Just sat down with some hot chocolate and Susan Hill’s “The Mist in the Mirror” :)))
Thank you Ms. C and Big Mama. The poem is based on a day my sister took her teenage children on an outing to the beach. My nephew loves collecting sea glass. They sent a picture of my niece holding it and she looked enchanted, like a mermaid.
I knew everyone here would understand my relief and the shared words (and belief in mermaids;) )
And I love my Sookie Stackhouse Companion; double fun to know I have something you contributed to, Big Mama!:)
In keeping with all things “off topic,” this is a bit random, but I looked for this poem for about 7 hours today, deep in the bowels of my Macbook air. My younger son had to do a “free verse” poem for school and I wanted to share some of mine. Imagine my devastation when I believed them all lost. I cried when I found them. I said to my older son, later, “I found the poems!”

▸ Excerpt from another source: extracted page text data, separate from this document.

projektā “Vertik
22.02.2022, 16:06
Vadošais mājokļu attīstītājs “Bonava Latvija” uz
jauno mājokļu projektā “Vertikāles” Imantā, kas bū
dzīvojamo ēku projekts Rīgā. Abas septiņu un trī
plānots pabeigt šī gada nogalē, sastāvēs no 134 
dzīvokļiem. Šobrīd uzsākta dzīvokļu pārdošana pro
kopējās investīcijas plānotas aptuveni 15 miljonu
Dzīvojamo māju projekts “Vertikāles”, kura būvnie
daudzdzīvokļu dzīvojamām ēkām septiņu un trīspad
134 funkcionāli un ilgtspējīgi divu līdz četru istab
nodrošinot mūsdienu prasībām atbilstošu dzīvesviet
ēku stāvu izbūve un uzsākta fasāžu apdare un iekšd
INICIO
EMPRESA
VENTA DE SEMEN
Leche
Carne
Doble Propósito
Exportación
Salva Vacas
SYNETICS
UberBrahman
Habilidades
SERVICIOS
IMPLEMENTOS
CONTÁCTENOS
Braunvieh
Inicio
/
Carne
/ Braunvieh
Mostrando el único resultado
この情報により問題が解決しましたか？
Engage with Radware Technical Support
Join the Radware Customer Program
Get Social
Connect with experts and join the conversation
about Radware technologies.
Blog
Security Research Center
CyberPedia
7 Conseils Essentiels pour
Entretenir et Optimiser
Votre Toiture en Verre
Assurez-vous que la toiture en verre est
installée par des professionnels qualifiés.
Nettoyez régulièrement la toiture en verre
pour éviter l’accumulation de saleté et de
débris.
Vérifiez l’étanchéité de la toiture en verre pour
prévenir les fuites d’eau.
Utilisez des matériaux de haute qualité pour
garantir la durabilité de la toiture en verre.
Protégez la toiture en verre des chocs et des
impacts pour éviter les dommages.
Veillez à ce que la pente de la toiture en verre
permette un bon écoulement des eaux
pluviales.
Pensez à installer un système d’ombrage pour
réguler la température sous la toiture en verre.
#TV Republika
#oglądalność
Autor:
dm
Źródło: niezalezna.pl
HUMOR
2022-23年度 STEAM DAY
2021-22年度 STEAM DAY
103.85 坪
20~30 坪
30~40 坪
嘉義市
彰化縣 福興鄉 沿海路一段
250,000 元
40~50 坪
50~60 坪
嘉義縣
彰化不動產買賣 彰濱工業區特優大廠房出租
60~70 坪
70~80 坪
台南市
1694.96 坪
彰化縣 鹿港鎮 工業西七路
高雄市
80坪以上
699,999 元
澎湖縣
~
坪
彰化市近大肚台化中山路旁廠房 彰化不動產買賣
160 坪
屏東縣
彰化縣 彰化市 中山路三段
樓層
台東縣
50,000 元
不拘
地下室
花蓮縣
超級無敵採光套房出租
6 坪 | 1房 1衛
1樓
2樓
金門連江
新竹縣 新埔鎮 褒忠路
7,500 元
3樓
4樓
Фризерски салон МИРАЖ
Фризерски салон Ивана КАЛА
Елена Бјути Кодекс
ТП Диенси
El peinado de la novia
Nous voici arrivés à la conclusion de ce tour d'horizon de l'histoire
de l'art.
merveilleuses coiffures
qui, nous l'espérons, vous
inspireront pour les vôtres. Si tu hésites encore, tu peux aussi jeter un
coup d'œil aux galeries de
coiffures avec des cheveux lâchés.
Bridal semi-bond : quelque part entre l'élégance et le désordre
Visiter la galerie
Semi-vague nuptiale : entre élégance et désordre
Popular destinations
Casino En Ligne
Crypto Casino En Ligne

“I know, I heard you mom” (hug) ” ‘I found the poems! I found the poems!'” (mimicking my voice through his laughter) “I’m happy for you mom. I love you.”
Meanwhile,’not sure what was better: finding the poems or having my fourteen year old’s imitation of me, his laughter and hug. Here is one of “the poems!”
by R. Monet
I think he probably walked the beach slowly,
But not exactly methodically;
Then bent over each find like a sandpiper once still,
Spying his dinner;
Dark eye again poised.
He gave them to his sister,
(that much I do know).
They turned her hair indigo;
Hand splayed out like the inner pearl of oyster shells,
Dappled with gems of green and blue.
The pleasure is mine. I am in good company and I’m grateful for the kindred spirits here 🙂
As we wait for “The Russian Cage” at the end of February and talk about fav books in 2020, I’ll add I’ve been into a lot of historical fiction lately. But my worlds converged with “Le Temps Viendra” by Sarah Morris–mixing the historical Anne Boleyn with a time traveling modern day heroine.
Big Mama- So glad you’re half way there!!
I thought I’d share the link to a very interesting episode of my favorite podcast (“Talking Tudors”). You can find it on itunes. It’s Episode 90 and entitled “Early Modern Women & Book Ownership with Martine van Elk”
Dr.van Elk mentions Margaret Lucas Cavendish, Duchess of Newcastle-upon-Tyne (1623 – 15 December 1673) who wrote science fiction and utopian fiction! After I listened to the podcast, I really enjoyed googling more about her. She seems ahead of her time!
I can’t believe it has only been a year since I met Ms C in Birmingham on her book signing tour.I drove from Atlanta with my flamenco teacher (who is like a second mom to me. It was such a fun road trip together!) It feels like ten years ago–this year has been interminable…but here we are! We’ve popped through the other side!
Oh my gooooodneeeessss!! I’m so glad you all have come through on the other side!! In a weird way, you have nothing to fear now! You all have faced it down!